Their appearance hit me, because the latest painting I made just before my journey showed identical discs of light build out of concentric circles!
A journey through Bhutan (1991) inspired me to make a series of paintings of circles with radiating centre which reminded of stars and flowers. It was the most distant travel I ever made. The paintings that I made afterwards probably are the most interiorized images that I made till now.
The discs made part of a horizontal-vertical composition. For the first time I painted with curved dashes and comma’s — at first I used to hatch with strait dashes — which lighted up against a dark background.
At that time I wrote: “My imaginations of the ‘torma’ concept appear to be compact metaphors of my experiences and of the attempt to accept live with all its contradistinctions as completeness. It is a journey throughout all colours of the rainbow.”
I made an excerpt from this torma series in a hand bound book (50 editions) with short poems. Here are three poems:
Only the rhythm
in which one color penetrates the other
and the coming to light of all colors in all.
Colors clear a silent way
shining through their opposites,
release it selves while mirroring
from internal obscurity.
At the limits of visibility
the sound extends invisible
in ever more spacious rings
till there where nothing can be heard or seen;
and where a stone was cast
water is mirror
and all transparent.
After I completed this series of these meditative images I focussed on the layered story of the landscape and visible nature outside of me and continued doing so for a long period of time.

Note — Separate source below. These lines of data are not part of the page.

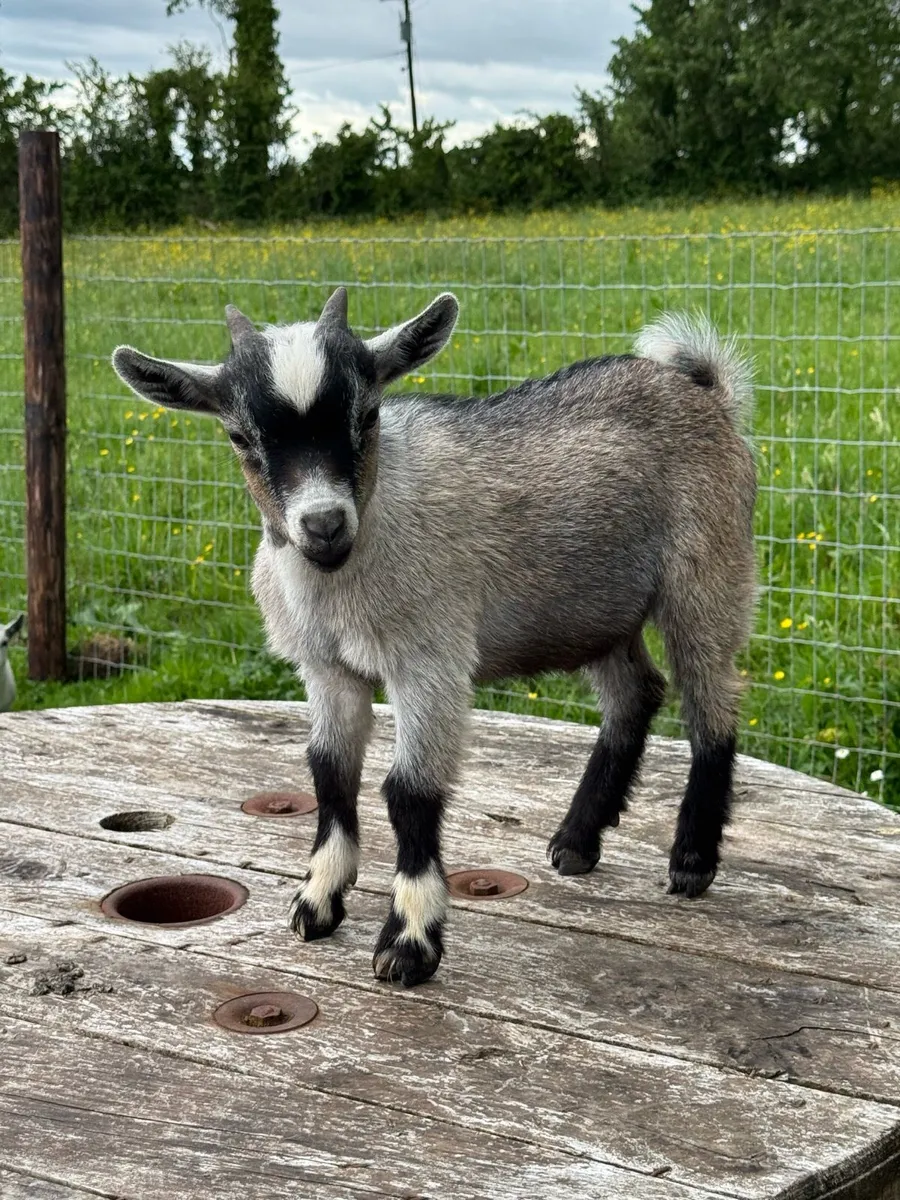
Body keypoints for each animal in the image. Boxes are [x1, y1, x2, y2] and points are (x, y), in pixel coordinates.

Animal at [112, 290, 757, 987]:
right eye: (239, 436)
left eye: (367, 415)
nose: (323, 525)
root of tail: (703, 389)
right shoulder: (327, 669)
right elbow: (329, 770)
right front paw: (317, 900)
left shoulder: (429, 660)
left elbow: (409, 792)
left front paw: (410, 940)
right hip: (597, 612)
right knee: (636, 694)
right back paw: (576, 841)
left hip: (708, 572)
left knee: (712, 704)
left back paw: (690, 859)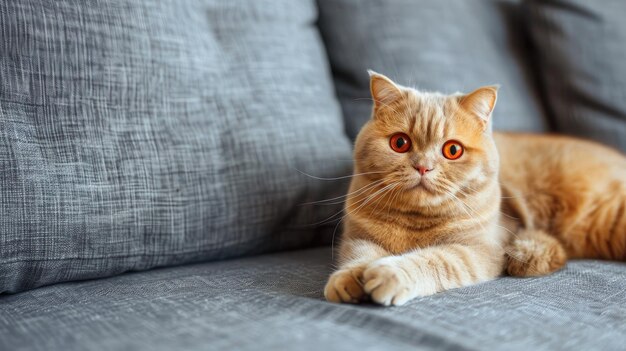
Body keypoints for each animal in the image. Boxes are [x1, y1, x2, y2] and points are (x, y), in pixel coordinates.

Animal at [322, 71, 624, 306]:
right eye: (400, 143)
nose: (423, 167)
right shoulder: (357, 237)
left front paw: (389, 274)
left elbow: (433, 260)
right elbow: (360, 254)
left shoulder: (476, 249)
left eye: (452, 150)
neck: (415, 222)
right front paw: (350, 278)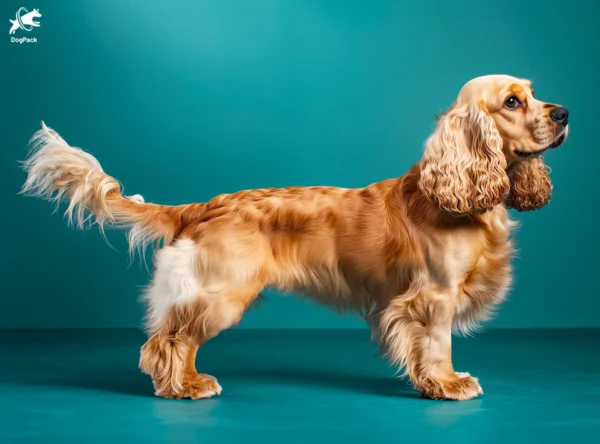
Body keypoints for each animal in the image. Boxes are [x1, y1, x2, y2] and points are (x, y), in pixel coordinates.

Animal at [22, 74, 568, 400]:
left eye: (535, 92)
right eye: (512, 101)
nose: (563, 113)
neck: (459, 191)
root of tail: (203, 206)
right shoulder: (432, 296)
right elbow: (437, 344)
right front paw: (448, 382)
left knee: (175, 338)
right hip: (220, 293)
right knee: (170, 340)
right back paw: (184, 387)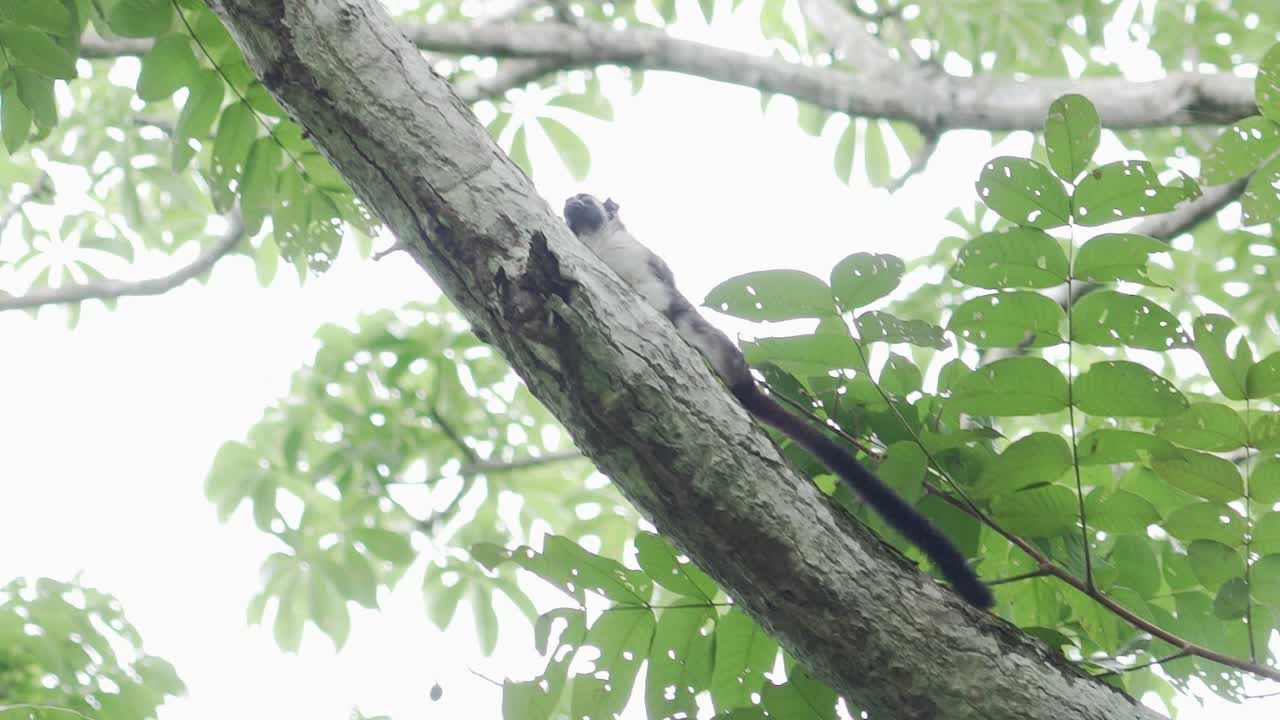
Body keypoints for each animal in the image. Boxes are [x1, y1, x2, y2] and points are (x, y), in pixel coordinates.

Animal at [562, 193, 994, 610]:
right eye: (571, 199)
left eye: (584, 197)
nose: (571, 202)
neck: (599, 242)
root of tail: (744, 381)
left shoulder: (639, 256)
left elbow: (659, 290)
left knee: (690, 321)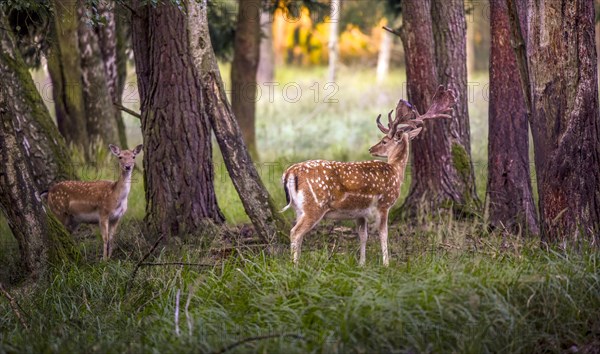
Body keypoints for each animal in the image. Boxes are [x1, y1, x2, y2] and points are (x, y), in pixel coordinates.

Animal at [282, 86, 454, 266]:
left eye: (384, 141)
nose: (371, 149)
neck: (395, 171)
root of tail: (290, 172)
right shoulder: (384, 204)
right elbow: (383, 234)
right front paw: (386, 264)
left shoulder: (360, 213)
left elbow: (363, 236)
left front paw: (361, 263)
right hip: (315, 205)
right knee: (295, 232)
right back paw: (295, 265)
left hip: (299, 208)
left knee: (297, 233)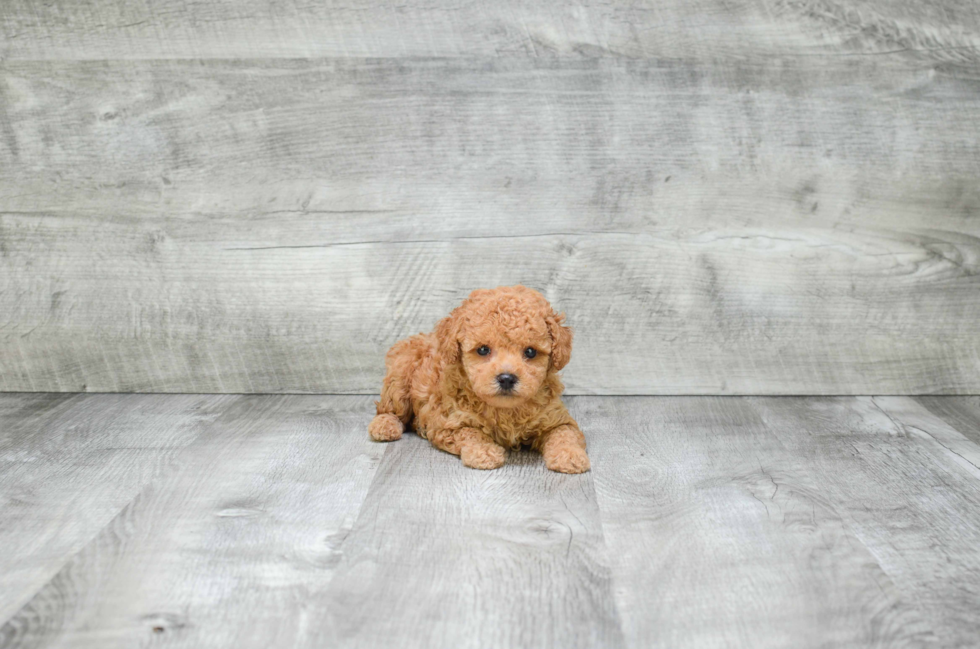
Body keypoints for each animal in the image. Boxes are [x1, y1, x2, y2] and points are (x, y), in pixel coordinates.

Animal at [368, 286, 588, 474]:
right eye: (483, 349)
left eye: (531, 352)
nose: (506, 378)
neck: (505, 409)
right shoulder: (449, 423)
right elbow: (471, 433)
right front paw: (484, 452)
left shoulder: (555, 418)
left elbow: (564, 433)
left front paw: (570, 455)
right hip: (401, 374)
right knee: (389, 409)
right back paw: (384, 426)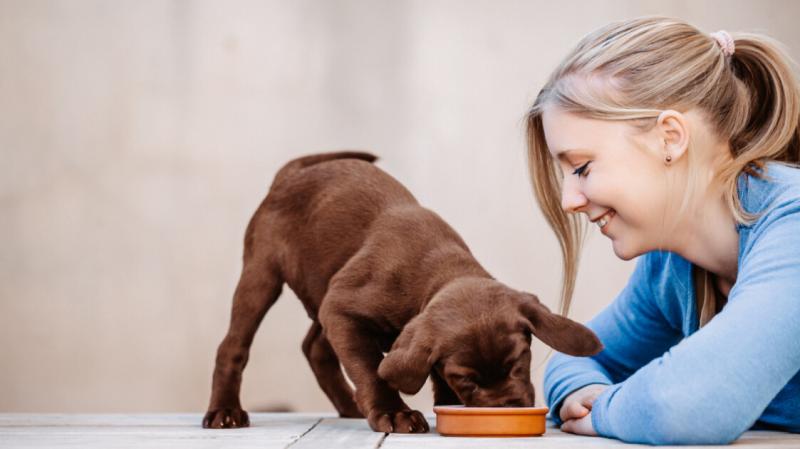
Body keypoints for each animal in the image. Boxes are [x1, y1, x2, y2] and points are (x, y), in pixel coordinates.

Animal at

Now, June 2015, I can see the relation between the ‘Torma series’ and the painting ‘Fertilization’.
The geometric composition with one centre of the ‘Torma’ made place for an organic composition with several centres which are connected on a flowing way. One can presume it is a garden. I call this series ‘Light garden’, while my garden is the place where nature is most nearby: in the morning I can overlook my garden from my studio and living room and sometimes watch the transparant green in the misty backlight.
In October 2011 I made the first ‘Light garden’ painting (see detail below), and the sequel was awaited for four years. Although, in the series charcoal drawings of 2013 the light flowers were already visible.
I return to my inner space, but this time fulfilled by the fullness of visible nature. And without the urgency to see outside and inside world as two different moments.
Once more my journey throughout colours enters a new stage. Painting becomes being present, at the intersection of the created and the non-created?